» **Exercise requirements**: When you give the entries again, keep every word as it stands and drop the pictures.

[Extracted records]
----------

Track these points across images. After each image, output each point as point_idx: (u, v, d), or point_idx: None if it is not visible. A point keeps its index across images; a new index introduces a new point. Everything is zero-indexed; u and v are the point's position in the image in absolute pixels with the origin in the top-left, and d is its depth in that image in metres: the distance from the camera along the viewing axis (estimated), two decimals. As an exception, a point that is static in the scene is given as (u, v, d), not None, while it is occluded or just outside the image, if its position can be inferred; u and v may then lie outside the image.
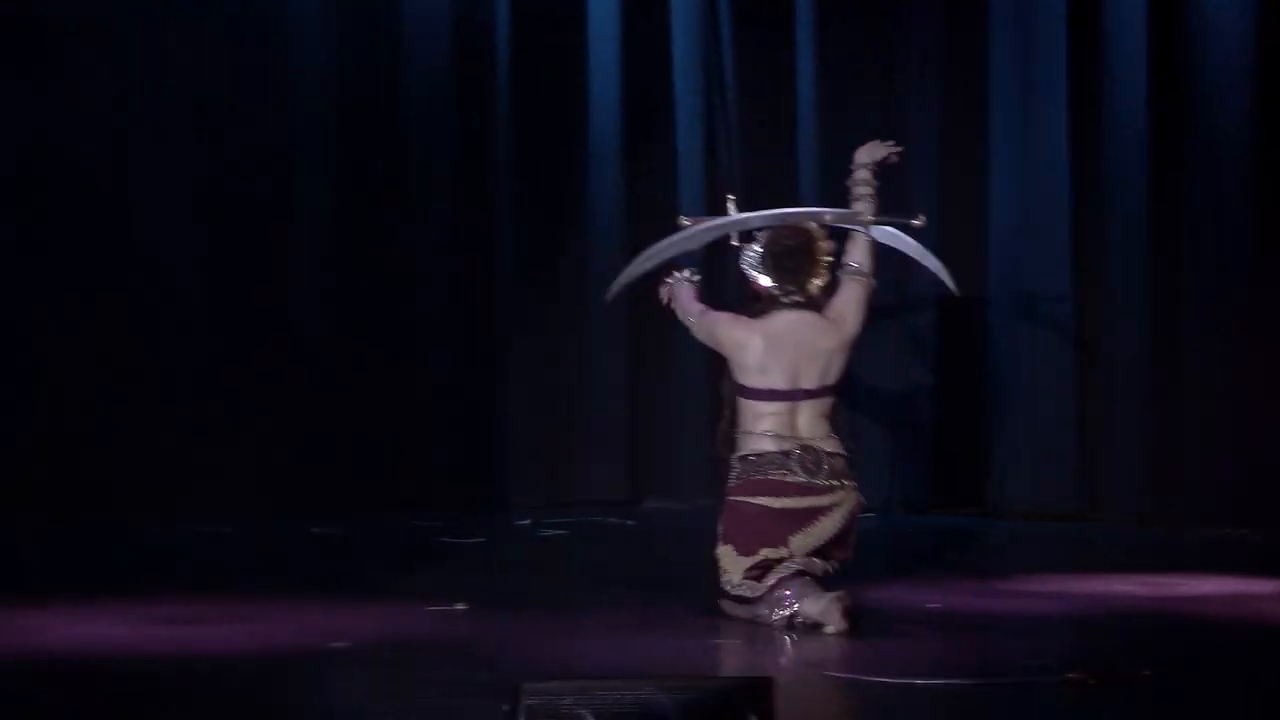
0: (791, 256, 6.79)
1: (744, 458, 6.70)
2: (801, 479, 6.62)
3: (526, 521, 9.23)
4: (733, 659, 6.14)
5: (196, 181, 9.50)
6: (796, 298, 6.75)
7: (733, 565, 6.62)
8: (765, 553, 6.57)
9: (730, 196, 7.33)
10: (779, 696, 4.47)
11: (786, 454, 6.65)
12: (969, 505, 9.80)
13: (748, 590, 6.58)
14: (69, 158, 9.29)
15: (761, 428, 6.68)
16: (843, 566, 6.72)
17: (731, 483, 6.71)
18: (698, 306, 6.87)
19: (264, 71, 9.58)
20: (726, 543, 6.63)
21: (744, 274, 6.87)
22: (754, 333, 6.72)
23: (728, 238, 7.22)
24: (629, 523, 9.40)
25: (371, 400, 9.59)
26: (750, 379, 6.70)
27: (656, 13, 9.92)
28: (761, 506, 6.62)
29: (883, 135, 7.18)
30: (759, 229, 6.98)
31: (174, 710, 5.14)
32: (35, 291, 9.22)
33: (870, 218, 6.91)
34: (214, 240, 9.50)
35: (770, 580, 6.54)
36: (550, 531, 8.97)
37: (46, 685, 5.39)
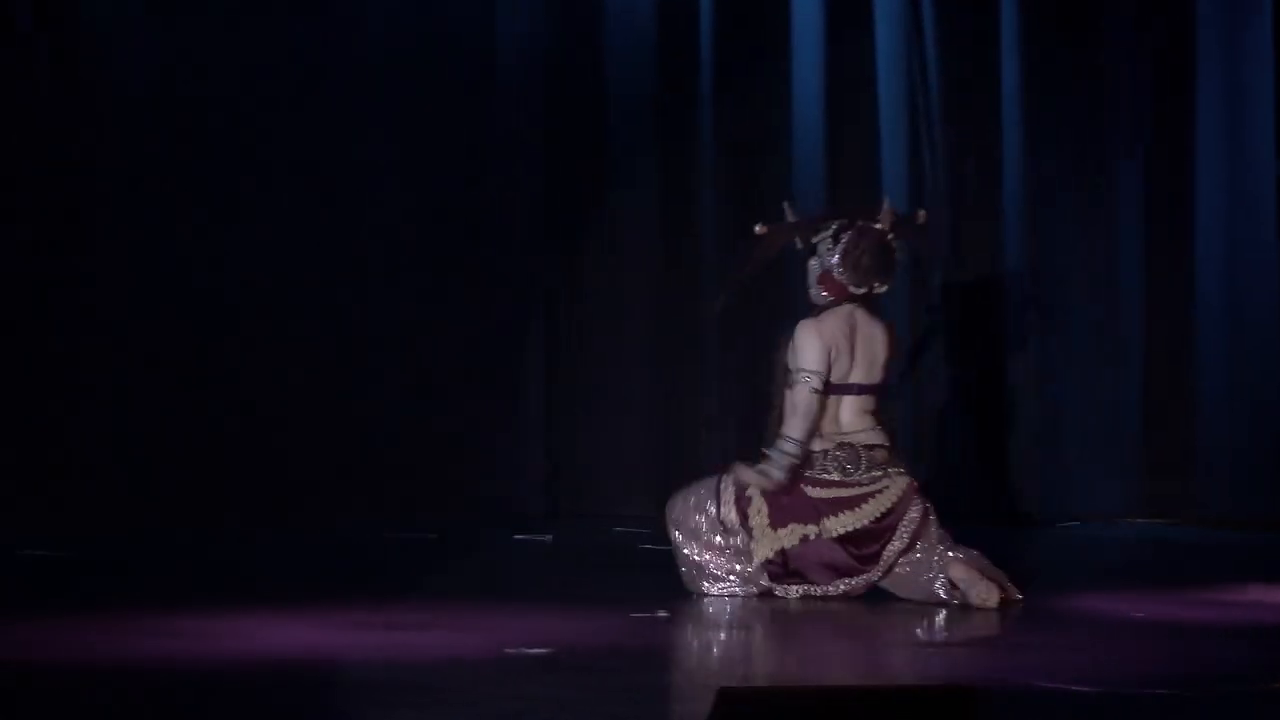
0: (874, 256, 7.00)
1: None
2: (836, 477, 6.91)
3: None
4: (933, 666, 6.06)
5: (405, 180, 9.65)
6: (865, 293, 7.03)
7: (763, 536, 6.90)
8: (794, 527, 6.88)
9: (786, 203, 7.32)
10: (982, 706, 4.40)
11: (825, 453, 6.94)
12: (1170, 514, 9.69)
13: (762, 578, 6.91)
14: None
15: (822, 426, 6.98)
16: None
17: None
18: (805, 387, 6.95)
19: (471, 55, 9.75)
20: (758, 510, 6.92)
21: (818, 271, 7.05)
22: (822, 340, 6.97)
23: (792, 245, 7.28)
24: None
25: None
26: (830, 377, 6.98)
27: (860, 13, 9.86)
28: (801, 491, 6.93)
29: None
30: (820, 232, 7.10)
31: (388, 713, 5.15)
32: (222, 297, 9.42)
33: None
34: (424, 236, 9.68)
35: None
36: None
37: (267, 689, 5.44)
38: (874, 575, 6.91)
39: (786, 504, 6.93)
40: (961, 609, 6.76)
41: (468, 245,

----------

» **Answer box**:
Track these points across images. After each image, output each point as point_idx: (u, v, d), or point_idx: None if it is not visible. A point keeps its index across images; a new index introduces a new point. Everything is zero-indexed; u and v are the point's position in the image in absolute pixels with the origin in the top-left, and d is its depth in that image in metres: the distance from the camera along the viewing axis (estimated), two decimals. As an exception, a point that is static in the scene is given as (u, v, d), not None, while it is occluded or just outside the image, if its position can be inferred; u and v may then lie outside the image.
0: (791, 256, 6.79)
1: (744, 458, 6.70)
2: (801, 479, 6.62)
3: (526, 521, 9.23)
4: (733, 659, 6.14)
5: (196, 181, 9.50)
6: (796, 298, 6.75)
7: (733, 565, 6.62)
8: (765, 553, 6.57)
9: (730, 196, 7.33)
10: (779, 696, 4.47)
11: (786, 454, 6.65)
12: (969, 505, 9.80)
13: (748, 590, 6.58)
14: (69, 158, 9.29)
15: (761, 428, 6.68)
16: (843, 566, 6.72)
17: (731, 483, 6.71)
18: (698, 306, 6.87)
19: (264, 71, 9.58)
20: (726, 543, 6.63)
21: (744, 274, 6.87)
22: (754, 333, 6.72)
23: (728, 238, 7.22)
24: (629, 523, 9.40)
25: (371, 400, 9.59)
26: (750, 379, 6.70)
27: (656, 13, 9.92)
28: (761, 506, 6.62)
29: (883, 135, 7.18)
30: (759, 229, 6.98)
31: (174, 710, 5.14)
32: (35, 291, 9.22)
33: (870, 218, 6.91)
34: (214, 240, 9.50)
35: (770, 580, 6.54)
36: (550, 531, 8.97)
37: (46, 685, 5.39)
0: (874, 256, 7.00)
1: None
2: (836, 477, 6.91)
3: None
4: (933, 666, 6.06)
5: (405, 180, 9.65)
6: (865, 293, 7.03)
7: (763, 536, 6.90)
8: (794, 527, 6.88)
9: (786, 203, 7.32)
10: (982, 706, 4.40)
11: (825, 453, 6.94)
12: (1170, 514, 9.69)
13: (762, 578, 6.91)
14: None
15: (822, 426, 6.98)
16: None
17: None
18: (805, 387, 6.95)
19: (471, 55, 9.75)
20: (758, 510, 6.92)
21: (818, 271, 7.05)
22: (822, 340, 6.97)
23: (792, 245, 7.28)
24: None
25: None
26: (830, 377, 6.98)
27: (860, 13, 9.86)
28: (801, 491, 6.93)
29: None
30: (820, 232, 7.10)
31: (388, 713, 5.15)
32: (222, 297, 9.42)
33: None
34: (424, 236, 9.68)
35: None
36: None
37: (267, 689, 5.44)
38: (874, 575, 6.91)
39: (786, 504, 6.93)
40: (961, 609, 6.76)
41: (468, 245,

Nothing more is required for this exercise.